Агроном уже не шутил и не сыпал поговорками. Он и Холстов молча достали из мешковины пророщенный, спекшийся пласт зерна. Все было ясно — хлеб погибал, и Горин, спавший эти четыре дня не больше пяти часов в сутки, понял: спать придется, может быть, еще меньше.
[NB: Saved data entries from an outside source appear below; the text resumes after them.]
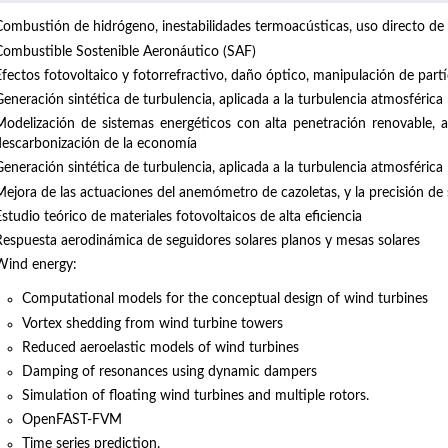
Combustión de hidrógeno, inestabilidades termoacústicas, uso directo de
Combustible Sostenible Aeronáutico (SAF)
Efectos fotovoltaico y fotorrefractivo, daño óptico, manipulación de partí
Generación sintética de turbulencia, aplicada a la turbulencia atmosférica
Modelización de sistemas energéticos con alta penetración renovable, ap
descarbonización de la economía
Generación sintética de turbulencia, aplicada a la turbulencia atmosférica
Mejora de las actuaciones del anemómetro de cazoletas, y la precisión de 
studio teórico de materiales fotovoltaicos de alta eficiencia
Respuesta aerodinámica de seguidores solares planos y mesas solares
Wind energy:
Computational models for the conceptual design of wind turbines
Vortex shedding from wind turbine towers
Reduced aeroelastic models of wind turbines
Damping of resonances using dynamic dampers
Simulation of floating wind turbines and multiple rotors.
OpenFAST-FVM
Time series prediction.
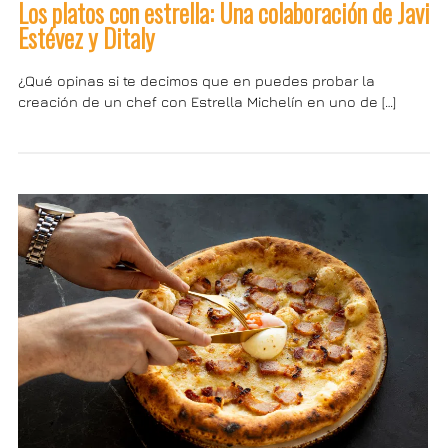
Los platos con estrella: Una colaboración de Javi
Estévez y Ditaly
¿Qué opinas si te decimos que en puedes probar la
creación de un chef con Estrella Michelín en uno de […]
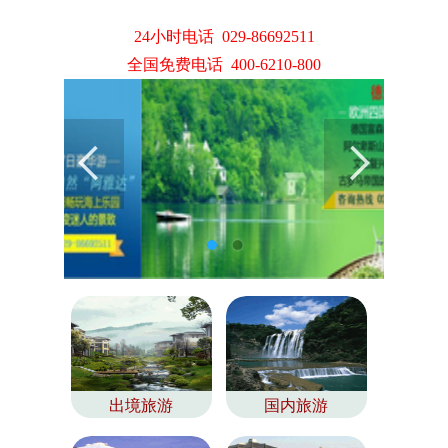
24小时电话 029-86692511
全国免费电话 400-6210-800
出境旅游
国内旅游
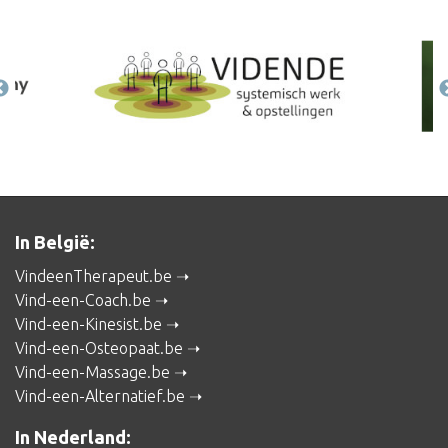
In België:
VindeenTherapeut.be
Vind-een-Coach.be
Vind-een-Kinesist.be
Vind-een-Osteopaat.be
Vind-een-Massage.be
Vind-een-Alternatief.be
In Nederland:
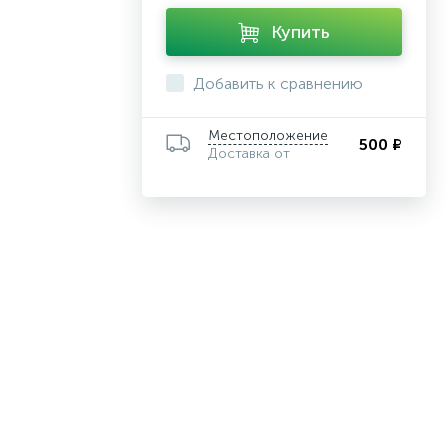
Купить
Добавить к сравнению
Местоположение
500 ₽
Доставка от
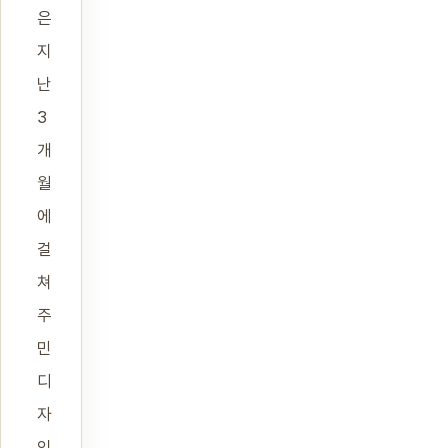
은
지
난
3
개
월
에
걸
쳐
주
민
디
자
인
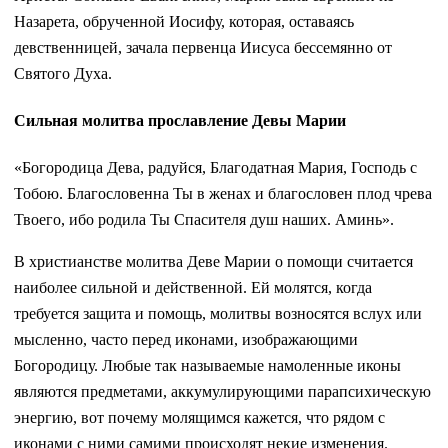
Назарета, обрученной Иосифу, которая, оставаясь
девственницей, зачала первенца Иисуса бессемянно от
Святого Духа.
Сильная молитва прославление Девы Марии
«Богородица Дева, радуйся, Благодатная Мария, Господь с
Тобою. Благословенна Ты в женах и благословен плод чрева
Твоего, ибо родила Ты Спасителя душ наших. Аминь».
В христианстве молитва Деве Марии о помощи считается
наиболее сильной и действенной. Ей молятся, когда
требуется защита и помощь, молитвы возносятся вслух или
мысленно, часто перед иконами, изображающими
Богородицу. Любые так называемые намоленные иконы
являются предметами, аккумулирующими парапсихическую
энергию, вот почему молящимся кажется, что рядом с
иконами с ними самими происходят некие изменения.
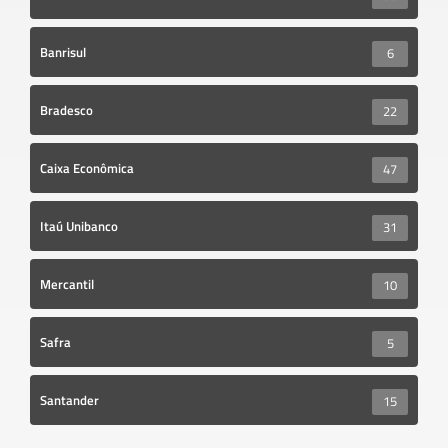
Banrisul
6
Bradesco
22
Caixa Econômica
47
Itaú Unibanco
31
Mercantil
10
Safra
5
Santander
15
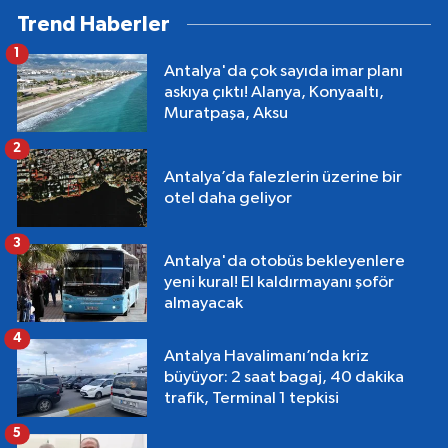
Trend Haberler
1
Antalya'da çok sayıda imar planı
askıya çıktı! Alanya, Konyaaltı,
Muratpaşa, Aksu
2
Antalya’da falezlerin üzerine bir
otel daha geliyor
3
Antalya'da otobüs bekleyenlere
yeni kural! El kaldırmayanı şoför
almayacak
4
Antalya Havalimanı’nda kriz
büyüyor: 2 saat bagaj, 40 dakika
trafik, Terminal 1 tepkisi
5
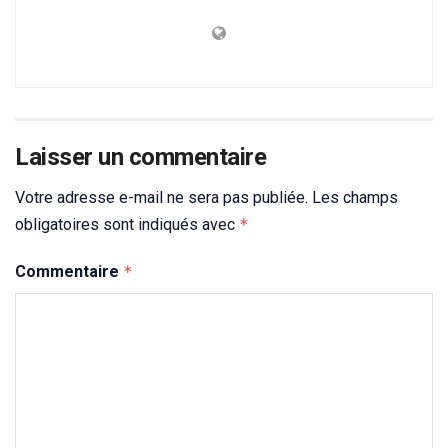
Laisser un commentaire
Votre adresse e-mail ne sera pas publiée.
Les champs
obligatoires sont indiqués avec
*
Commentaire
*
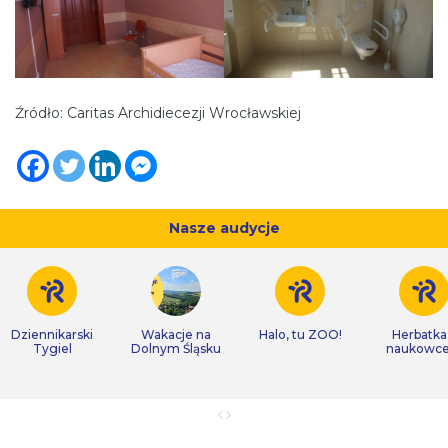
Źródło: Caritas Archidiecezji Wrocławskiej
Nasze audycje
Dziennikarski
Wakacje na
Halo, tu ZOO!
Herbatka
Tygiel
Dolnym Śląsku
naukowc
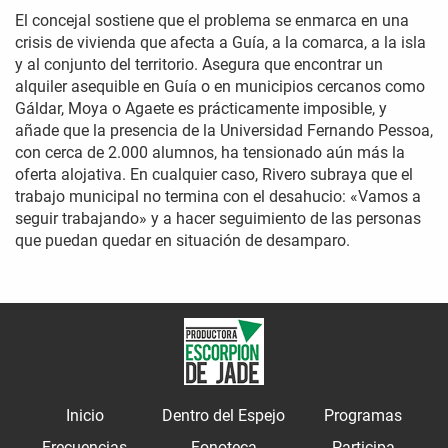
El concejal sostiene que el problema se enmarca en una
crisis de vivienda que afecta a Guía, a la comarca, a la isla
y al conjunto del territorio. Asegura que encontrar un
alquiler asequible en Guía o en municipios cercanos como
Gáldar, Moya o Agaete es prácticamente imposible, y
añade que la presencia de la Universidad Fernando Pessoa,
con cerca de 2.000 alumnos, ha tensionado aún más la
oferta alojativa. En cualquier caso, Rivero subraya que el
trabajo municipal no termina con el desahucio: «Vamos a
seguir trabajando» y a hacer seguimiento de las personas
que puedan quedar en situación de desamparo.
Inicio
Dentro del Espejo
Programas
Frecuencias
Fonoteca
Participa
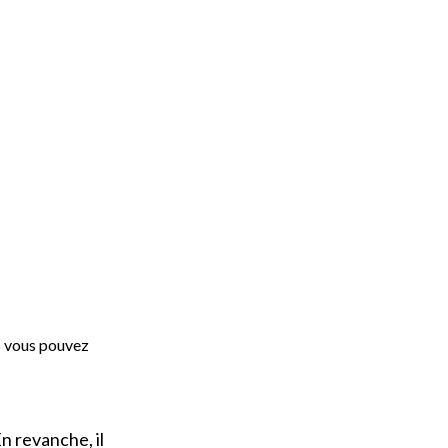
ls vous pouvez
n revanche, il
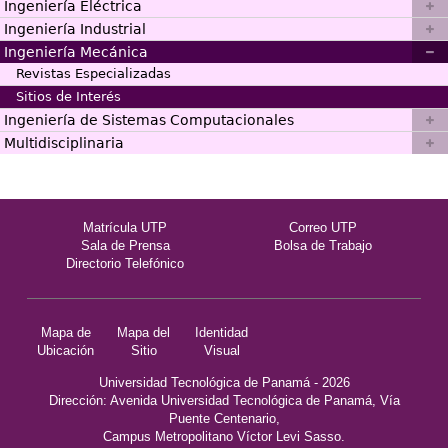
Ingeniería Eléctrica
Ingeniería Industrial
Ingeniería Mecánica
Revistas Especializadas
Sitios de Interés
Ingeniería de Sistemas Computacionales
Multidisciplinaria
Matrícula UTP
Correo UTP
Sala de Prensa
Bolsa de Trabajo
Directorio Telefónico
Mapa de
Mapa del
Identidad
Ubicación
Sitio
Visual
Universidad Tecnológica de Panamá - 2026
Dirección: Avenida Universidad Tecnológica de Panamá, Vía
Puente Centenario,
Campus Metropolitano Víctor Levi Sasso.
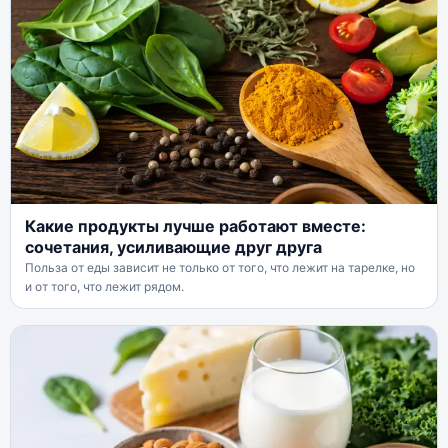
Какие продукты лучше работают вместе:
сочетания, усиливающие друг друга
Польза от еды зависит не только от того, что лежит на тарелке, но
и от того, что лежит рядом.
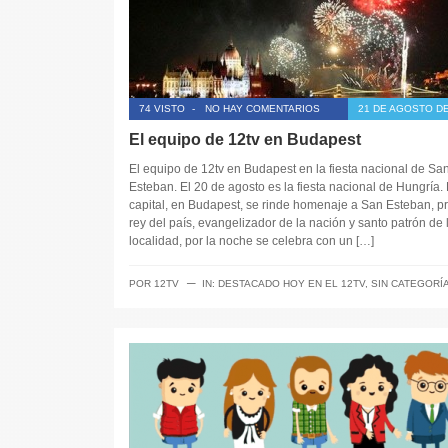
74 VISTO
-
NO HAY COMENTARIOS
21 DE AGOSTO DE
El equipo de 12tv en Budapest
El equipo de 12tv en Budapest en la fiesta nacional de Sa
Esteban. El 20 de agosto es la fiesta nacional de Hungría. 
capital, en Budapest, se rinde homenaje a San Esteban, p
rey del país, evangelizador de la nación y santo patrón de 
localidad, por la noche se celebra con un […]
─
POR
12TV
IN:
DESTACADO HOY EN EL 12TV
,
SIN CATEGORÍ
…Дорогу за эти дни он изучил до последней выбоины, знал все небольшие подъемы, спуски, повороты. Проколов пока не было, резина держала, и Горин по дороге на ХПП остановок не делал, но, подъезжая к дамбе, он всегда тормозил из осторожности и оттого, что хотелось взглянуть на лебедей. Лебеди плавали уже подальше — метров за сто, часто уплывали в камыши, и он не мог понять, отчего они не улетают, почему держатся на этом шумном и опасном месте. Рана? Болезнь? И если ранен, то кто: один или оба? И семья это или просто два лебедя?..
Однажды ранним утром, тормознув на дамбе, он, сколько ни вглядывался, не увидел лебедей. Улетели? Или загубил кто?
Горин вышел из КамАЗа, прошелся по дамбе и тут увидел идущего от озера человека. Кряхтя и шумно сопя, человек влез на дамбу и подошел к Горину. Они поговорили немного. Это был местный житель — старик-егерь. Он попросил довезти его до отделения. Горин молча кивнул и, взглянув на озеро, собрался влезть в КамАЗ, а старик, перехватив его взгляд, спросил:
— Лебедушек, мил человек, ищешь? Тут они. Подкормил я их маленько — теперь вот в камыши и забились…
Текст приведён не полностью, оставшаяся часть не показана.